2 juin 2016
Aide médicale à mourir: les sénateurs intraitables
Par: L'Oeil Régional

OTTAWA. Le gouvernement libéral a eu droit à un avant-goût du traitement que le Sénat pourrait réserver à son projet de loi sur l’aide médicale à mourir.

La ministre de la Justice, Jody Wilson-Raybould (photo), a fait face à un barrage de questions en provenance de sénateurs de toutes allégeances pendant deux heures, mercredi après-midi.

Le leader de l’opposition conservatrice au Sénat, Claude Carignan, a ouvert le bal en lui reprochant d’avoir accouché d’un projet de loi privant les gens qui souffrent, mais dont la mort n’est pas imminente, de l’accès à l’aide médicale à mourir.

«Vous faites en sorte, en excluant ceux qui ne sont pas en fin de vie, de forcer ces gens-là à peut-être cesser de s’alimenter, se mutiler, pour se rendre admissibles à l’aide médicale à mourir. Êtes-vous consciente (de cela)?», a-t-il lancé.
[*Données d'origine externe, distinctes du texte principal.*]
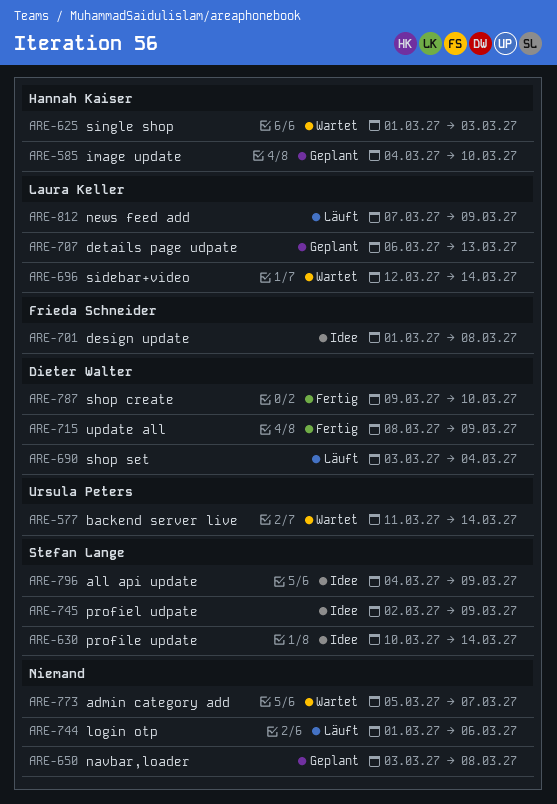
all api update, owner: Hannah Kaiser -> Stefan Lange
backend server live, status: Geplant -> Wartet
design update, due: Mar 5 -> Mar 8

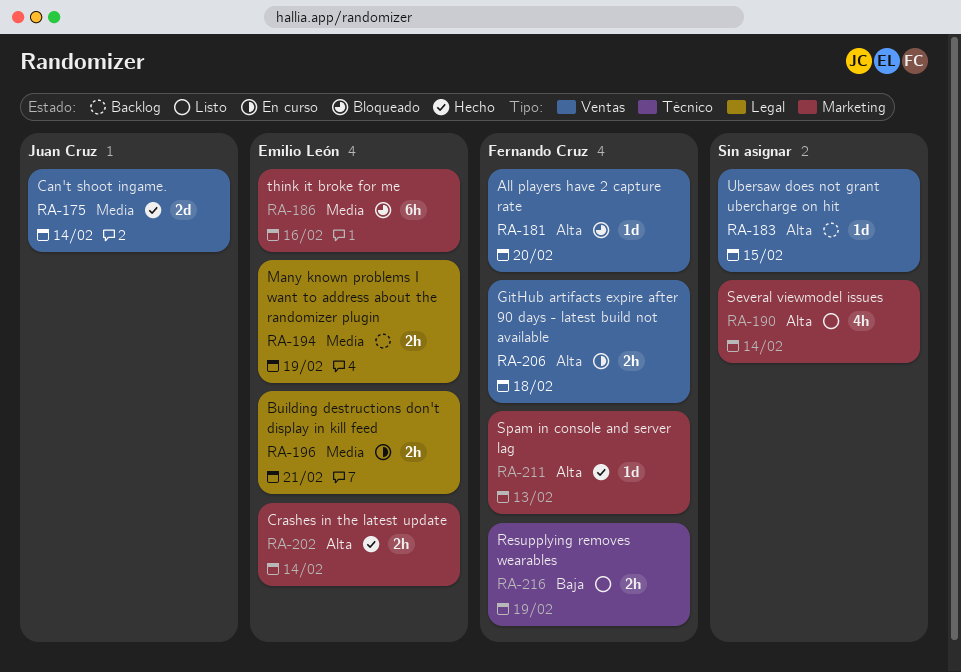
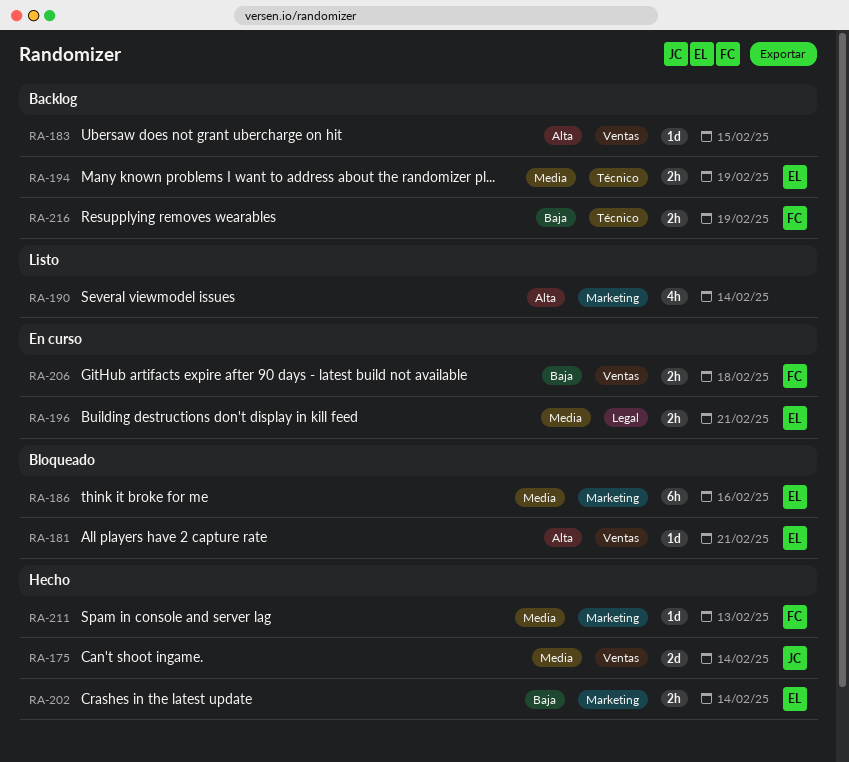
RA-181, owner: Fernando Cruz -> Emilio León
RA-181, due: Feb 20 -> Feb 21
RA-194, label: Legal -> Técnico
RA-202, priority: Alta -> Baja
RA-206, priority: Alta -> Baja
RA-211, priority: Alta -> Media
RA-216, status: Listo -> Backlog

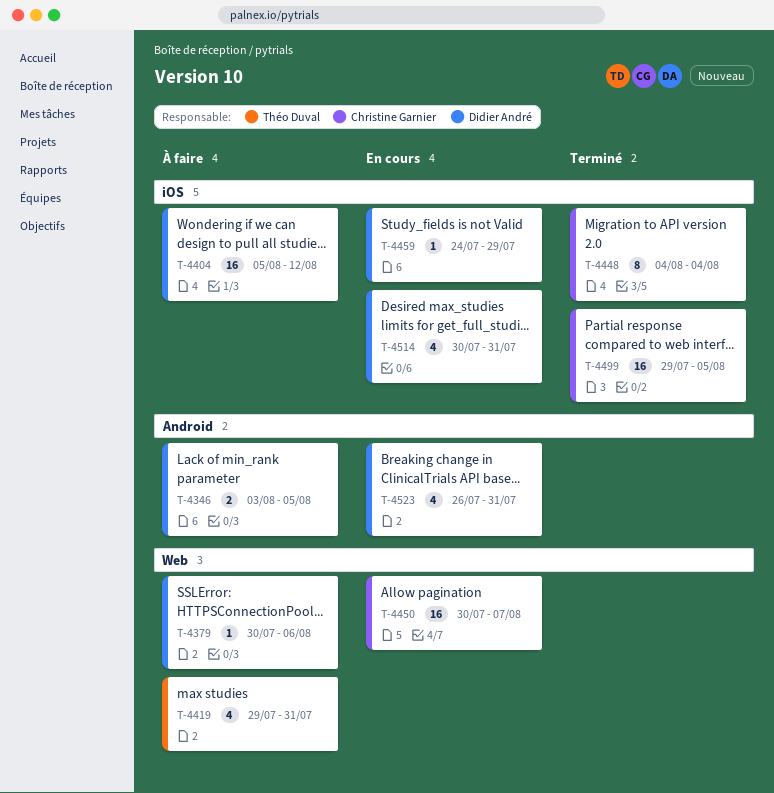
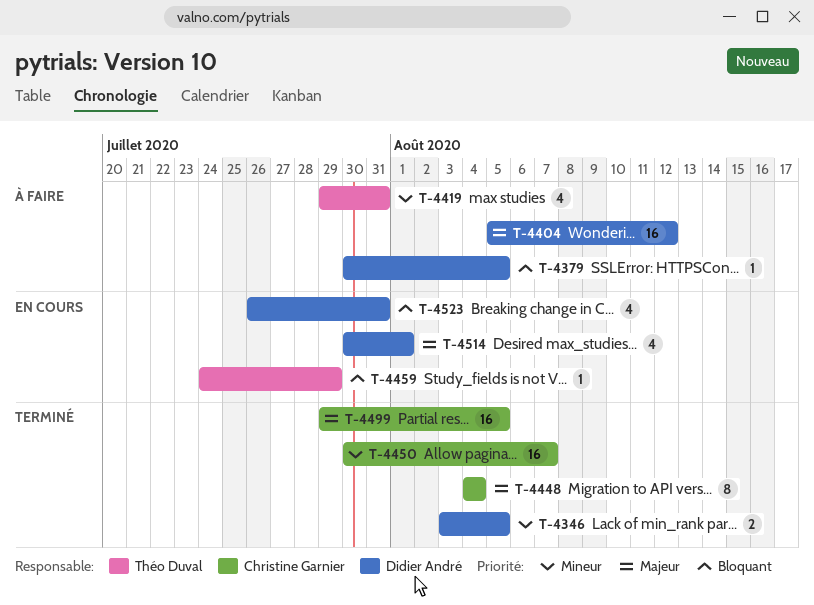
T-4346, status: À faire -> Terminé
T-4379, due: Aug 6 -> Aug 5
T-4450, status: En cours -> Terminé
T-4459, owner: Didier André -> Théo Duval
T-4514, due: Jul 31 -> Aug 1

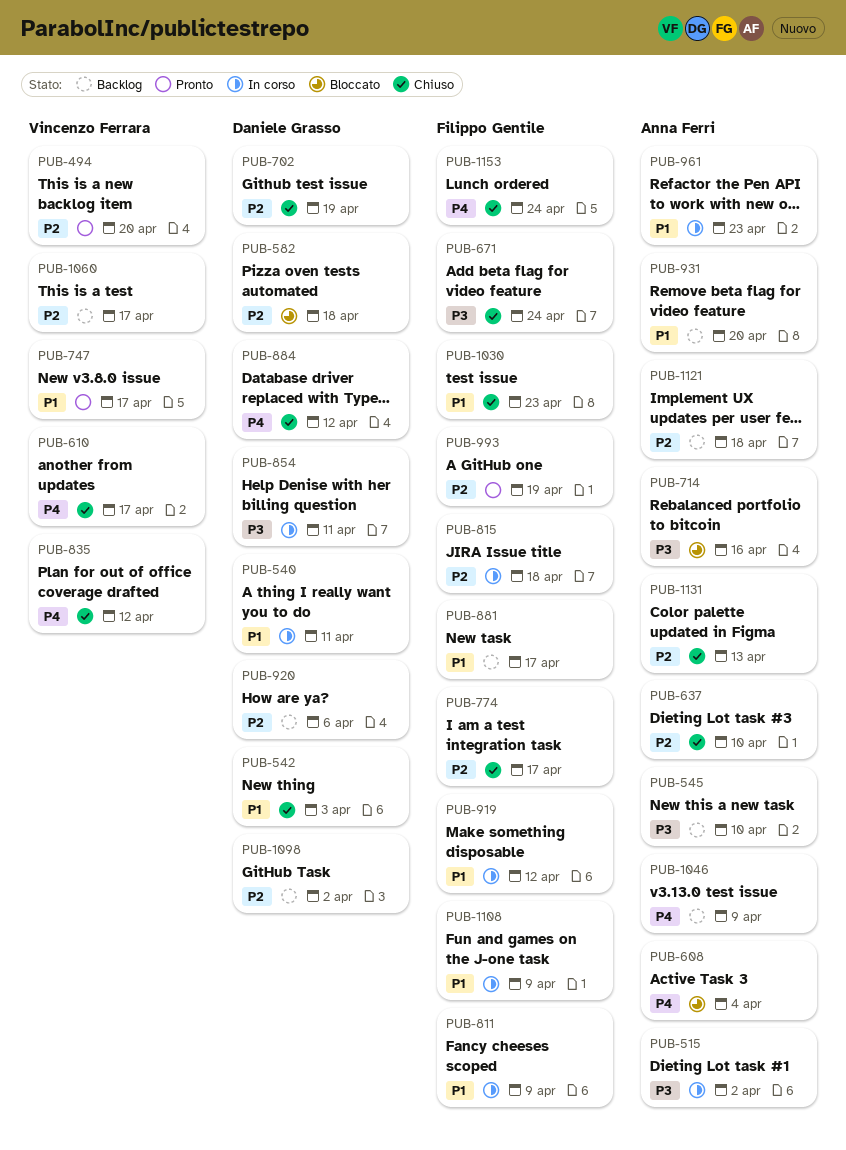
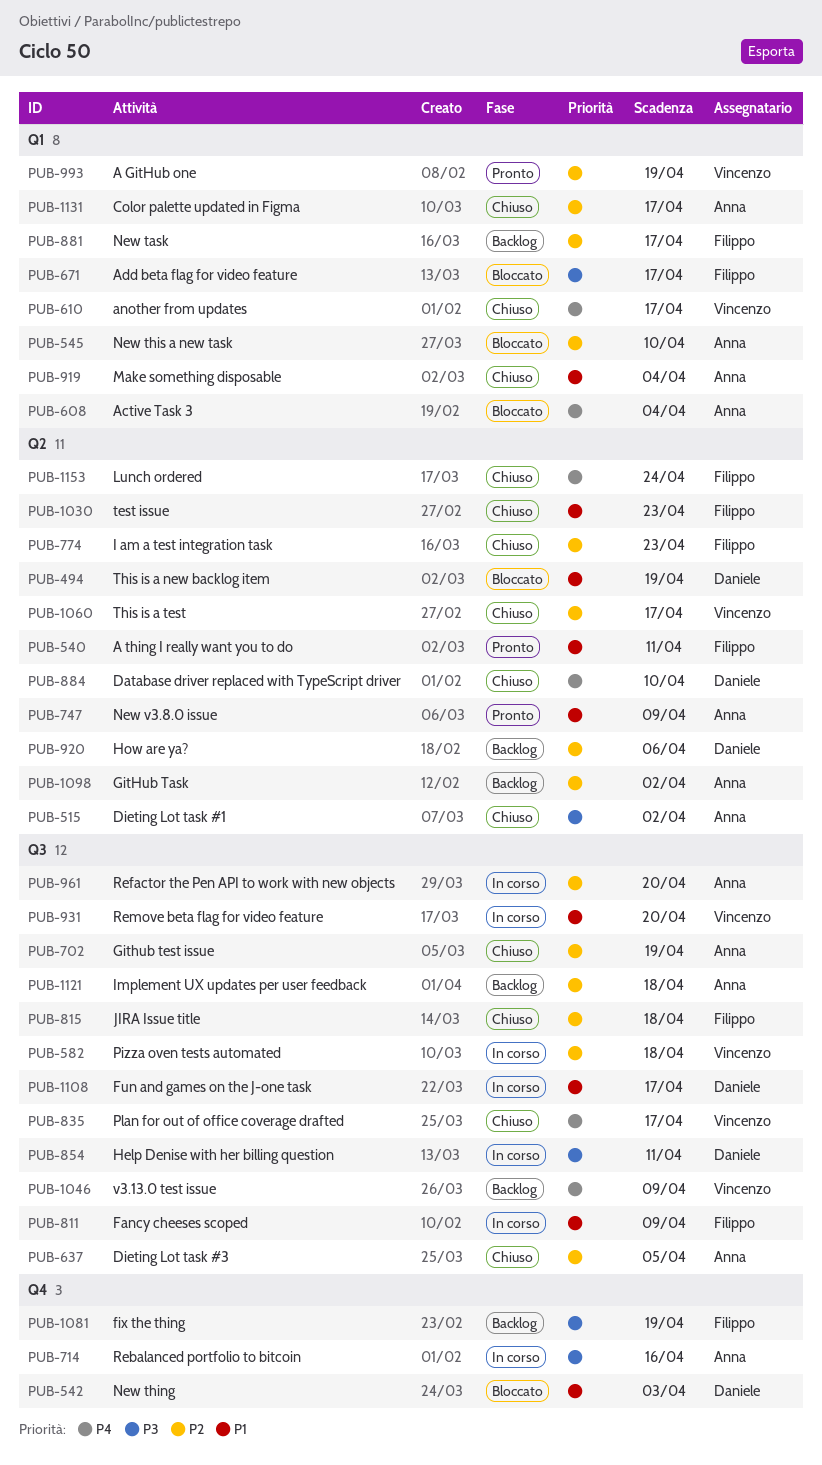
PUB-494, status: Pronto -> Bloccato
PUB-494, owner: Vincenzo Ferrara -> Daniele Grasso
PUB-494, priority: P2 -> P1
PUB-494, due: Apr 20 -> Apr 19
PUB-515, status: In corso -> Chiuso
PUB-540, status: In corso -> Pronto
PUB-540, owner: Daniele Grasso -> Filippo Gentile
PUB-542, status: Chiuso -> Bloccato
PUB-545, status: Backlog -> Bloccato
PUB-545, priority: P3 -> P2
PUB-582, status: Bloccato -> In corso
PUB-582, owner: Daniele Grasso -> Vincenzo Ferrara
PUB-637, due: Apr 10 -> Apr 5
PUB-671, status: Chiuso -> Bloccato
PUB-671, due: Apr 24 -> Apr 17
PUB-702, owner: Daniele Grasso -> Anna Ferri
PUB-714, status: Bloccato -> In corso
PUB-747, owner: Vincenzo Ferrara -> Anna Ferri
PUB-747, due: Apr 17 -> Apr 9
PUB-774, due: Apr 17 -> Apr 23
PUB-815, status: In corso -> Chiuso
PUB-835, due: Apr 12 -> Apr 17
PUB-881, priority: P1 -> P2
PUB-884, due: Apr 12 -> Apr 10
PUB-919, status: In corso -> Chiuso
PUB-919, owner: Filippo Gentile -> Anna Ferri
PUB-919, due: Apr 12 -> Apr 4
PUB-931, status: Backlog -> In corso
PUB-931, owner: Anna Ferri -> Vincenzo Ferrara
PUB-961, priority: P1 -> P2
PUB-961, due: Apr 23 -> Apr 20
PUB-993, owner: Filippo Gentile -> Vincenzo Ferrara
PUB-1046, owner: Anna Ferri -> Vincenzo Ferrara
PUB-1060, status: Backlog -> Chiuso
PUB-1081: none -> present
PUB-1098, owner: Daniele Grasso -> Anna Ferri
PUB-1108, owner: Filippo Gentile -> Daniele Grasso
PUB-1108, due: Apr 9 -> Apr 17
PUB-1131, due: Apr 13 -> Apr 17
Ce type de reproche a été formulé à maintes reprises, le sénateur conservateur Kelvin Ogilvie allant jusqu’à dire que le gouvernement avait fait une « interprétation cruelle » de l’arrêt Carter c. Canada, qui a invalidé l’an dernier les dispositions du Code criminel prohibant l’aide médicale à mourir.

Au sénateur indépendant André Pratte, qui disait juger le critère de mort naturelle raisonnablement prévisible «indéfendable» d’un point de vue «logique», la ministre Wilson-Raybould a répondu qu’un élargissement de l’accès à l’aide médicale à mourir représentait un risque.

Le gouvernement s’est engagé à étudier la possibilité d’élargir l’accès de l’aide médicale à mourir aux mineurs matures, aux personnes dont la maladie mentale est la seule condition médicale invoquée et de permettre les demandes anticipées, a-t-elle rappelé.

Selon la ministre de la Santé, Jane Philpott, qui a succédé à sa collègue au Sénat, «il y a une réelle possibilité que les demandes anticipées finissent par se retrouver dans le projet de loi» lorsque ses dispositions feront l’objet d’un examen parlementaire dans cinq ans, comme le prévoit C-14.

Simplement, dans le contexte actuel, comme le gouvernement devait composer avec l’échéancier serré établi par la Cour suprême du Canada, «il a été déterminé qu’il n’était pas réaliste de s’attaquer à cet enjeu très complexe», a expliqué Mme Philpott aux sénateurs.

Le projet de loi sur l’aide médicale à mourir a été adopté mardi soir en troisième lecture à la Chambre des communes par 186 voix contre 137.

Les libéraux espéraient le faire adopter d’ici la date butoir du 6 juin, mais ce scénario a été essentiellement écarté par le leadership à la chambre haute, dont le représentant du gouvernement au Sénat, Peter Harder.

«Je pense que ce serait extrêmement ambitieux (…) Nous avons reçu le projet de loi hier soir», a-t-il rappelé mercredi en mêlée de presse.

Manifestation

Un peu plus tôt, mercredi, environ une centaine de personnes avaient convergé sur la colline du Parlement pour manifester leur opposition au projet de loi C-14.

«On craint que beaucoup de gens se sentent obligés de choisir (l’aide à mourir) parce que c’est long pour la famille, parce qu’ils ont mal et qu’on ne soulage pas leur mal», a exposé la docteure Catherine Ferrier, présidente du Collectif des médecins contre l’euthanasie.

Selon un ancien député du Parti québécois qui était sur place, Jacques Beauséjour, les législateurs ne devraient pas tolérer que les juges de la Cour suprême se substituent à eux.

«Qui décide? Qui est élu? Pourquoi est-ce la Cour suprême qui donne des directives? Elle se base sur quoi?», a insisté celui qui a siégé à l’Assemblée nationale entre 1976 et 1985.

Le gouvernement de Justin Trudeau, selon lui, aurait dû avoir recours à la disposition de dérogation pour suspendre l’application de ce jugement.